22 Efficacy and Safety of Ribociclib + Nonsteroidal Aromatase Inhibitor in Younger Patients With HR+/HER2− Early Breast Cancer in NATALEE
Background
NATALEE showed a statistically significant invasive disease-free survival (iDFS) benefit of ribociclib plus nonsteroidal aromatase inhibitor (NSAI) vs NSAI (HR, 0.749; 95% CI, 0.628-0.892; P = .0006) in patients with hormone receptor–positive (HR+)/HER2-negative (HER2–) early breast cancer (EBC). We report ribociclib efficacy/safety in patients < 40 vs ≥ 40 years in NATALEE.
Materials and Methods
Patients were treated with ribociclib plus NSAI or NSAI alone. Premenopausal patients received goserelin. Efficacy/safety/patient-reported outcomes were assessed (data cutoff: July 21, 2023; median follow-up, 36.7 months).
Results
Of 5101 patients, 543 (10.6% ribociclib plus NSAI) were
< 40 years (93.9% premenopausal), with 4558 (89.4% ribociclib plus NSAI) ≥ 40 years (38.2% premenopausal). Patients < 40 years were generally at higher risk prior to surgery vs patients ≥ 40 years (neoadjuvant chemotherapy, 61.1% vs 40.5%; G3, 26.5% vs 20.3%; N1-3, 70.0% vs 58.5%). Ribociclib plus NSAI showed iDFS benefit (< 40 years, HR 0.546; 95% CI, 0.321-0.929; ≥ 40 years, HR 0.780; 95% CI, 0.648-0.939), with similar trends for distant recurrence-free, recurrence-free, and distant disease-free survival. 3-year iDFS rates were higher in patients on ribociclib plus NSAI vs NSAI alone among patients < 40 years (90.1% vs 85.0%) and ≥ 40 years (90.7% vs 87.9%). Adverse effect (AE) rates and ribociclib dose reductions/discontinuations are presented in the Table. Global health status and physical functioning scores showed no evidence of difference between arms in patients aged < 40 or ≥ 40 years.
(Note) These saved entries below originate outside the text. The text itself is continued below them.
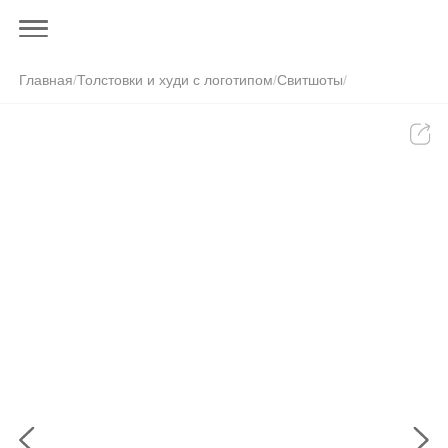
Главная
/
Толстовки и худи с логотипом
/
Свитшоты
/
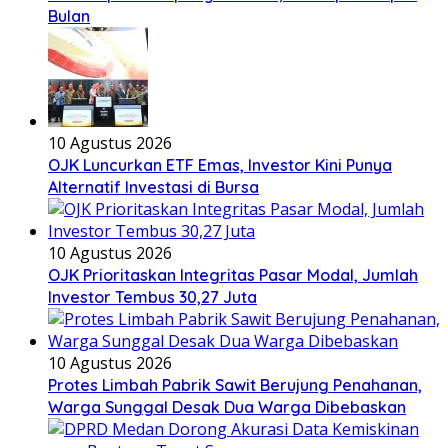
Bulan
10 Agustus 2026
OJK Luncurkan ETF Emas, Investor Kini Punya
Alternatif Investasi di Bursa
10 Agustus 2026
OJK Prioritaskan Integritas Pasar Modal, Jumlah
Investor Tembus 30,27 Juta
10 Agustus 2026
Protes Limbah Pabrik Sawit Berujung Penahanan,
Warga Sunggal Desak Dua Warga Dibebaskan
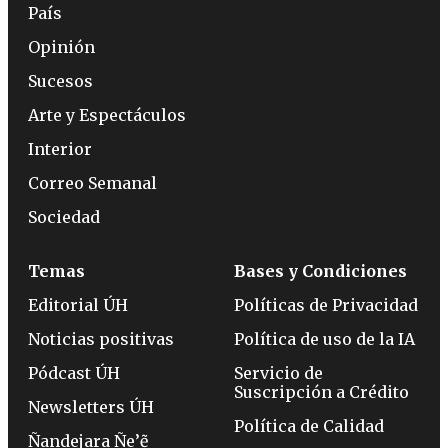
País
Opinión
Sucesos
Arte y Espectáculos
Interior
Correo Semanal
Sociedad
Temas
Bases y Condiciones
Editorial ÚH
Políticas de Privacidad
Noticias positivas
Política de uso de la IA
Pódcast ÚH
Servicio de
Suscripción a Crédito
Newsletters ÚH
Política de Calidad
Ñandejara Ñe’ẽ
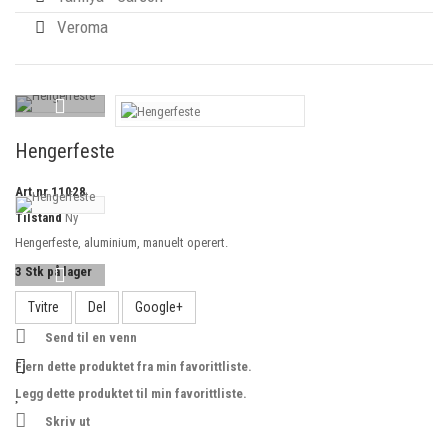
Veroma
Hengerfeste
Art.nr
11028
Tilstand
Ny
Hengerfeste, aluminium, manuelt operert.
3
Stk på lager
Tvitre
Del
Google+
Send til en venn
Fjern dette produktet fra min favorittliste.
Legg dette produktet til min favorittliste.
Skriv ut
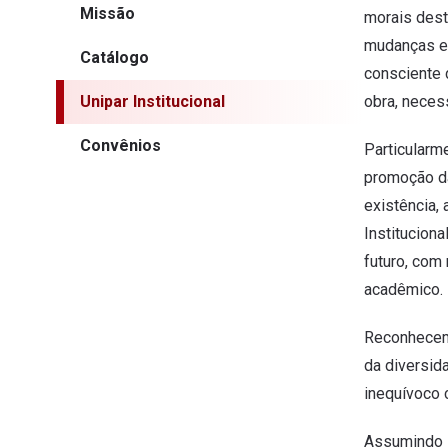
Missão
morais dest
mudanças e 
Catálogo
consciente 
Unipar Institucional
obra, neces
Convênios
Particularm
promoção da
existência,
Institucion
futuro, com
acadêmico.
Reconhecemo
da diversid
inequívoco 
Assumindo s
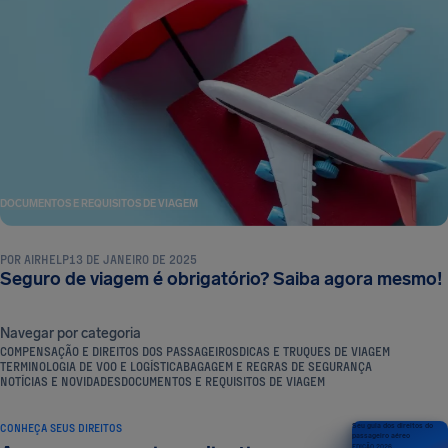
DOCUMENTOS E REQUISITOS DE VIAGEM
POR
AIRHELP
13 DE JANEIRO DE 2025
Seguro de viagem é obrigatório? Saiba agora mesmo!
Navegar por categoria
COMPENSAÇÃO E DIREITOS DOS PASSAGEIROS
DICAS E TRUQUES DE VIAGEM
TERMINOLOGIA DE VOO E LOGÍSTICA
BAGAGEM E REGRAS DE SEGURANÇA
NOTÍCIAS E NOVIDADES
DOCUMENTOS E REQUISITOS DE VIAGEM
CONHEÇA SEUS DIREITOS
Seu guia dos direitos do
passageiro aéreo
EDIÇÃO 2026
Table. Safety Assessed in the NATALEE Trial
Conclusion
Adjuvant ribociclib plus NSAI showed treatment benefit in patients with HR+/HER2− EBC, including in patients < 40 years, who had more aggressive disease than patients ≥ 40 years. Safety profiles were consistent between age groups, but patients < 40 years were less likely to discontinue ribociclib due to AEs with or without prior dose reduction.